Kungsträdgården Metro Station

Photographs by Andrea Spotorno
A few years ago, a group of scientists found something remarkable deep beneath Stockholm, on the granite walls of the deepest metro station in the city — Kungsträdgården. The station bears the same name as the park it is located beneath, one of the oldest parks in the centre of Stockholm, facing the Royal Palace. In this subterranean world, the researchers found an unexplored ecosystem that was developing in the underground passageways: plants and creatures that didn’t exist anywhere else in the city, such as whorled tufa moss, last seen in Stockholm growing in a greenhouse in the 1930s. They also found dwarfweaver spiders, more usually found in catacombs in Southern Europe. No one was able to explain how these exotic non-native species had found their way into Kungsträdgården metro station.
Perhaps it was appropriate that the mystery arose there because in many ways Kungsträdgården is a remarkable metro station. From the moment you step onto the escalator and head down towards the platforms, you are struck by a very specific smell. Not the dust or hot metal of other stations, but soil, like an old cellar. The rock walls are bare, untreated — the only station to be left that way in the whole of the Stockholm metro network. Between 1978 and 1986 artist Ulrik Samuelson transformed Kungsträdgården metro station into one of the most spectacular tube stops in the world — an immersive, underground installation of romantic decay.
Samuelson sought inspiration in the history of Kungsträdgården. He wanted to recreate a fantasy of what had been lost, deep below ground. Here, stone sculpture replicas from the Palace Makalös — a home of theatre and culture in the midst of Kungsträdgården from 1643 — would stand as a silent echo of centuries past. As homage to the palace that was destroyed by fire in 1825, Samuelson decorated the metro station with fifty mascarons and a statue of the god of war. There is also a section containing a replica of part of the ruined palace, complete with casts of its sculptures and ornamentation.

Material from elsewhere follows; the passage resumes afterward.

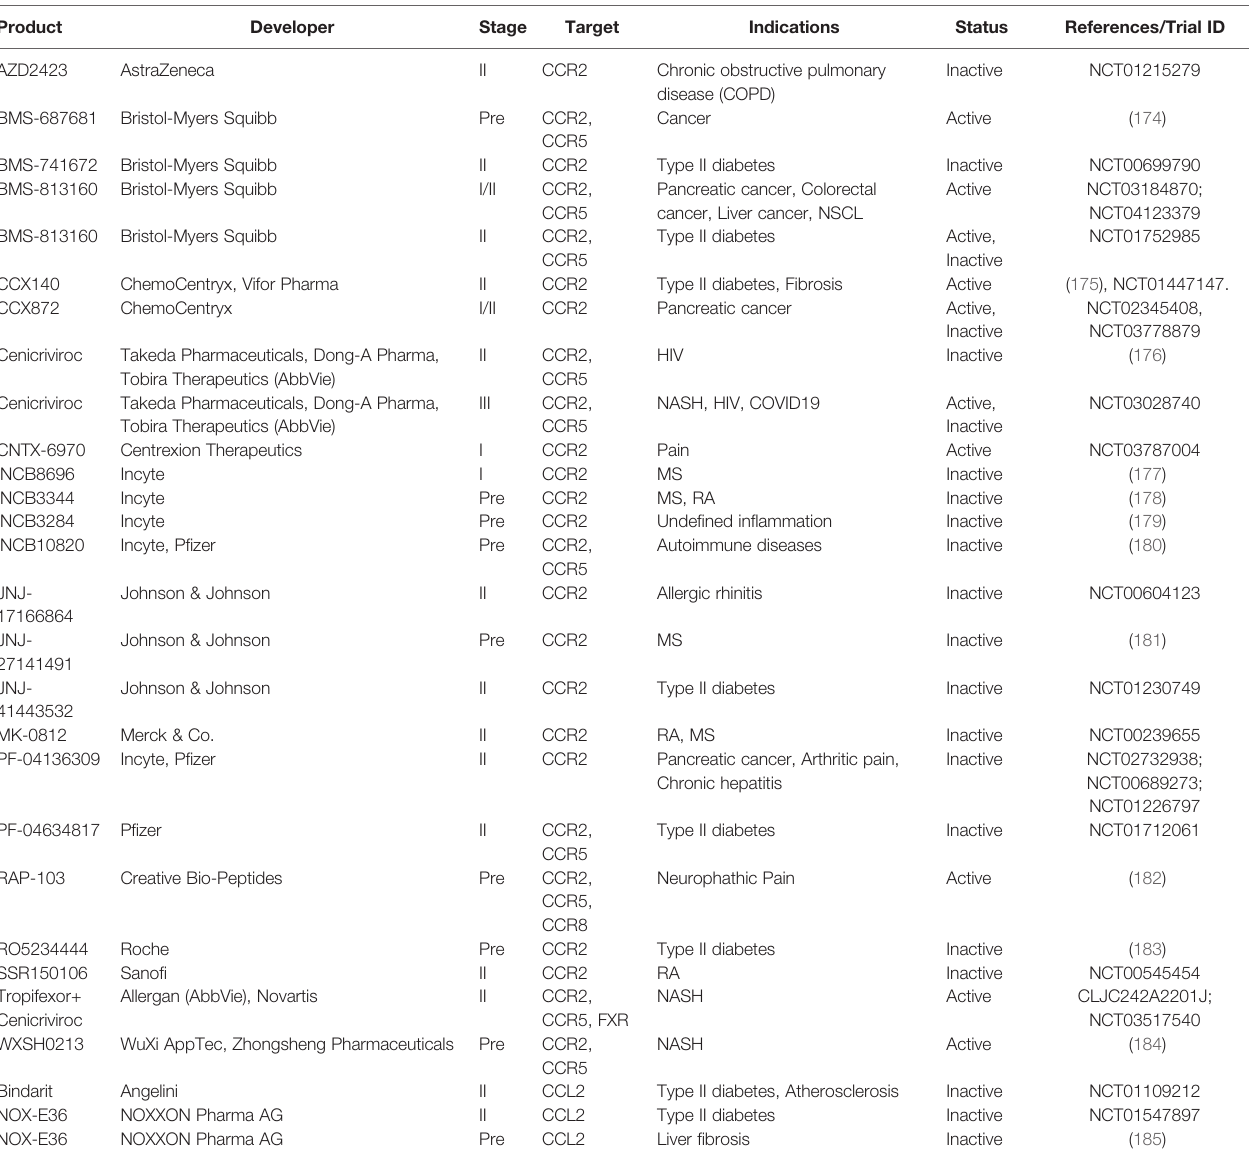
TABLE 2 | Antagonists targeting CCR2-CCL2 axis. Product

The station also includes a calcified tree-stump, a reference to the political struggle to save the 100-year-old elm trees in Kungsträdgården park in 1971. The elms were due to be felled to make space for one of the entrances to this very metro station. The “Battle for the Elms” became a symbolic cause for the politically radical 1968-movement that had swept through the West since the late 1960s in protest against the Vietnam War and the obsolete conventions of the previous generation. However, the battle was also important for the nascent environmental movement. The protests eventually led to the entrance being moved. What is unique about the artistic design of the metro station is that it is critical the modernists’ fondness for demolition whilst simultaneously being a product of it. Ulrik Samuelson’s design incorporated parts of buildings that had been destroyed.


Samuelson also included the symbolic themes that he returned to repeatedly in his work: cells, membranes and physicality. Samuelson’s colourful cell-patterns envelop the cavernous space, conveying a sense of travelling through the arteries of the circulatory system. The remarkable thing is that, over the years, nature and the elements have merged into Samuelson’s artwork. The space has become alive. Nature has taken over the veneer of decoration.

The untreated rock has become coloured by mineral deposits, layers of salt and bacteria in shades of lilac, turquoise and beige. Damp stalactites have started to form on the roof. Kungsträdgården metro station has been transformed into a living ecosystem, a sunken Atlantis deep beneath Stockholm.